* [What to work on]: State how many lines of the records below contain the string "engagere". Give only the number.
⁂
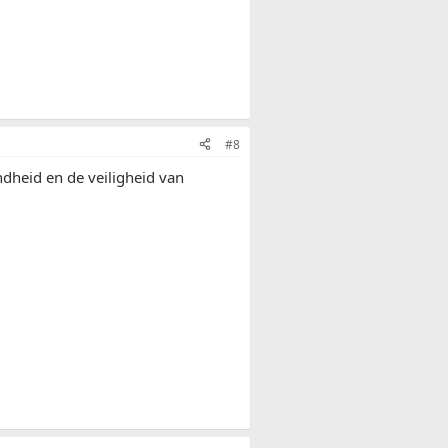
#8
dheid en de veiligheid van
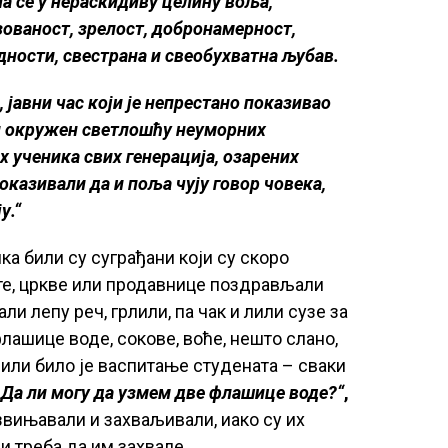
а се у нераскидиву целину воља,
зованост, зрелост, добронамерност,
дности, свестрана и свеобухватна љубав.
јавни час који је непрестано показивао
и окружен светлошћу неуморних
 ученика свих генерација, озарених
показивали да и поља чују говор човека,
у.“
а били су суграђани који су скоро
те, цркве или продавнице поздрављали
али лепу реч, грлили, па чак и лили сузе за
лашице воде, сокове, воће, нешто слано,
азили било је васпитање студената – сваки
„Да ли могу да узмем две флашице воде?“
,
извињавали и захваљивали, иако су их
ји треба да им захвале.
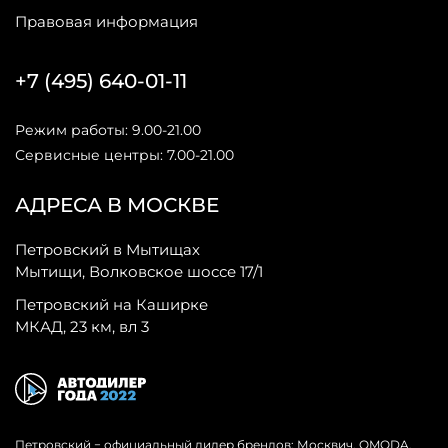
Правовая информация
+7 (495) 640-01-11
Режим работы: 9.00-21.00
Сервисные центры: 7.00-21.00
АДРЕСА В МОСКВЕ
Петровский в Мытищах
Мытищи, Волковское шоссе 17/1
Петровский на Каширке
МКАД, 23 км, вл 3
Петровский − официальный дилер брендов: Москвич, OMODA,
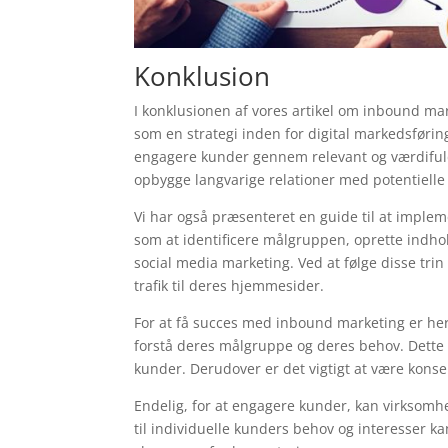
Konklusion
I konklusionen af vores artikel om inbound mar
som en strategi inden for digital markedsførin
engagere kunder gennem relevant og værdifuldt
opbygge langvarige relationer med potentielle
Vi har også præsenteret en guide til at implem
som at identificere målgruppen, oprette indho
social media marketing. Ved at følge disse tr
trafik til deres hjemmesider.
For at få succes med inbound marketing er her
forstå deres målgruppe og deres behov. Dette h
kunder. Derudover er det vigtigt at være konsek
Endelig, for at engagere kunder, kan virksomh
til individuelle kunders behov og interesser k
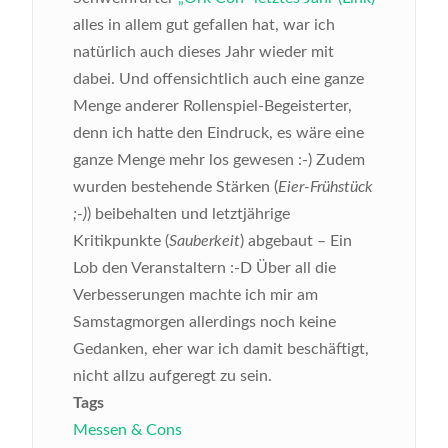
alles in allem gut gefallen hat, war ich
natürlich auch dieses Jahr wieder mit
dabei. Und offensichtlich auch eine ganze
Menge anderer Rollenspiel-Begeisterter,
denn ich hatte den Eindruck, es wäre eine
ganze Menge mehr los gewesen :-) Zudem
wurden bestehende Stärken (
Eier-Frühstück
;-)
) beibehalten und letztjährige
Kritikpunkte (
Sauberkeit
) abgebaut – Ein
Lob den Veranstaltern :-D
Über all die
Verbesserungen machte ich mir am
Samstagmorgen allerdings noch keine
Gedanken, eher war ich damit beschäftigt,
nicht allzu aufgeregt zu sein.
Tags
Messen & Cons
⁂
* [Completed task]: 2